[SUPPLIED MATERIAL Boundary: Start]

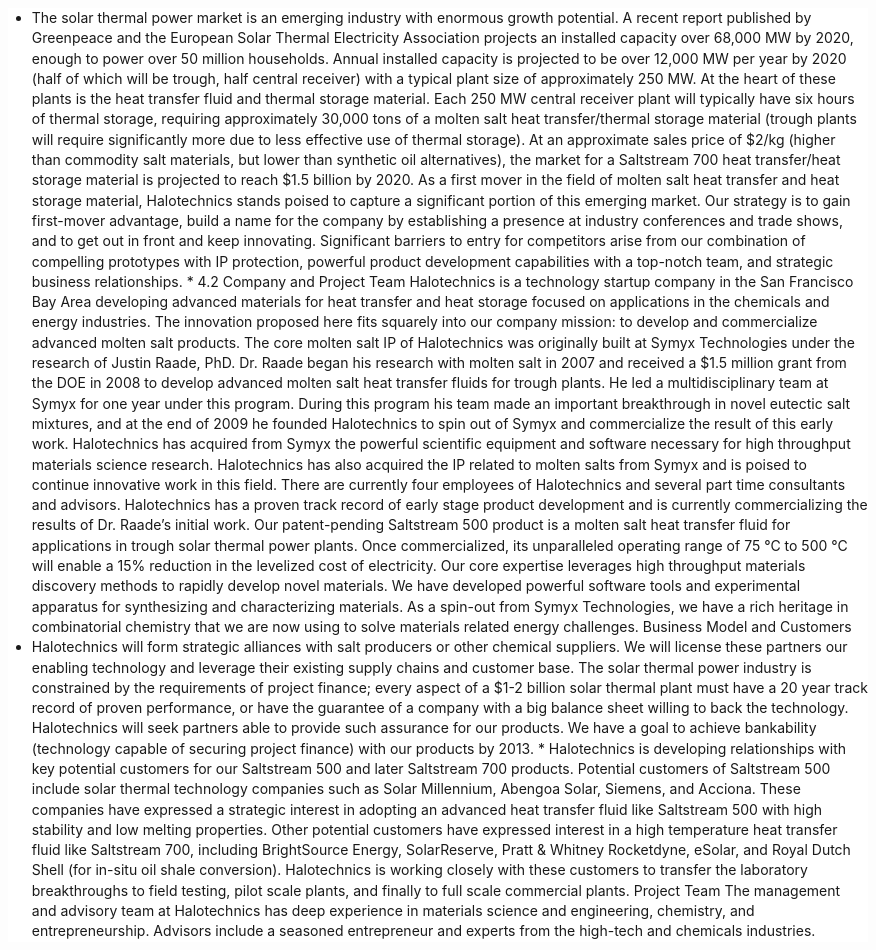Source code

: * The solar thermal power market is an emerging industry with enormous growth potential. A recent report published by Greenpeace and the European Solar Thermal Electricity Association projects an installed capacity over 68,000 MW by 2020, enough to power over 50 million households. Annual installed capacity is projected to be over 12,000 MW per year by 2020 (half of which will be trough, half central receiver) with a typical plant size of approximately 250 MW. At the heart of these plants is the heat transfer fluid and thermal storage material. Each 250 MW central receiver plant will typically have six hours of thermal storage, requiring approximately 30,000 tons of a molten salt heat transfer/thermal storage material (trough plants will require significantly more due to less effective use of thermal storage). At an approximate sales price of $2/kg (higher than commodity salt materials, but lower than synthetic oil alternatives), the market for a Saltstream 700 heat transfer/heat storage material is projected to reach $1.5 billion by 2020. As a first mover in the field of molten salt heat transfer and heat storage material, Halotechnics stands poised to capture a significant portion of this emerging market. Our strategy is to gain first-mover advantage, build a name for the company by establishing a presence at industry conferences and trade shows, and to get out in front and keep innovating. Significant barriers to entry for competitors arise from our combination of compelling prototypes with IP protection, powerful product development capabilities with a top-notch team, and strategic business relationships. *
4.2	Company and Project Team
Halotechnics is a technology startup company in the San Francisco Bay Area developing advanced materials for heat transfer and heat storage focused on applications in the chemicals and energy industries. The innovation proposed here fits squarely into our company mission: to develop and commercialize advanced molten salt products. The core molten salt IP of Halotechnics was originally built at Symyx Technologies under the research of Justin Raade, PhD. Dr. Raade began his research with molten salt in 2007 and received a $1.5 million grant from the DOE in 2008 to develop advanced molten salt heat transfer fluids for trough plants. He led a multidisciplinary team at Symyx for one year under this program. During this program his team made an important breakthrough in novel eutectic salt mixtures, and at the end of 2009 he founded Halotechnics to spin out of Symyx and commercialize the result of this early work. Halotechnics has acquired from Symyx the powerful scientific equipment and software necessary for high throughput materials science research. Halotechnics has also acquired the IP related to molten salts from Symyx and is poised to continue innovative work in this field. There are currently four employees of Halotechnics and several part time consultants and advisors.
Halotechnics has a proven track record of early stage product development and is currently commercializing the results of Dr. Raade’s initial work. Our patent-pending Saltstream 500 product is a molten salt heat transfer fluid for applications in trough solar thermal power plants. Once commercialized, its unparalleled operating range of 75 °C to 500 °C will enable a 15% reduction in the levelized cost of electricity. Our core expertise leverages high throughput materials discovery methods to rapidly develop novel materials. We have developed powerful software tools and experimental apparatus for synthesizing and characterizing materials. As a spin-out from Symyx Technologies, we have a rich heritage in combinatorial chemistry that we are now using to solve materials related energy challenges.
Business Model and Customers
* Halotechnics will form strategic alliances with salt producers or other chemical suppliers. We will license these partners our enabling technology and leverage their existing supply chains and customer base. The solar thermal power industry is constrained by the requirements of project finance; every aspect of a $1-2 billion solar thermal plant must have a 20 year track record of proven performance, or have the guarantee of a company with a big balance sheet willing to back the technology. Halotechnics will seek partners able to provide such assurance for our products. We have a goal to achieve bankability (technology capable of securing project finance) with our products by 2013. *
Halotechnics is developing relationships with key potential customers for our Saltstream 500 and later Saltstream 700 products. Potential customers of Saltstream 500 include solar thermal technology companies such as Solar Millennium, Abengoa Solar, Siemens, and Acciona. These companies have expressed a strategic interest in adopting an advanced heat transfer fluid like Saltstream 500 with high stability and low melting properties. Other potential customers have expressed interest in a high temperature heat transfer fluid like Saltstream 700, including BrightSource Energy, SolarReserve, Pratt & Whitney Rocketdyne, eSolar, and Royal Dutch Shell (for in-situ oil shale conversion). Halotechnics is working closely with these customers to transfer the laboratory breakthroughs to field testing, pilot scale plants, and finally to full scale commercial plants.
Project Team
The management and advisory team at Halotechnics has deep experience in materials science and engineering, chemistry, and entrepreneurship. Advisors include a seasoned entrepreneur and experts from the high-tech and chemicals industries.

[SUPPLIED MATERIAL Boundary: End]

#### DESCRIPTION OF THE TASK:
After reading the entries above, report the number of lines that include the string "chemistry". Give no other text.

#### RESULT FOR THIS EXERCISE:
2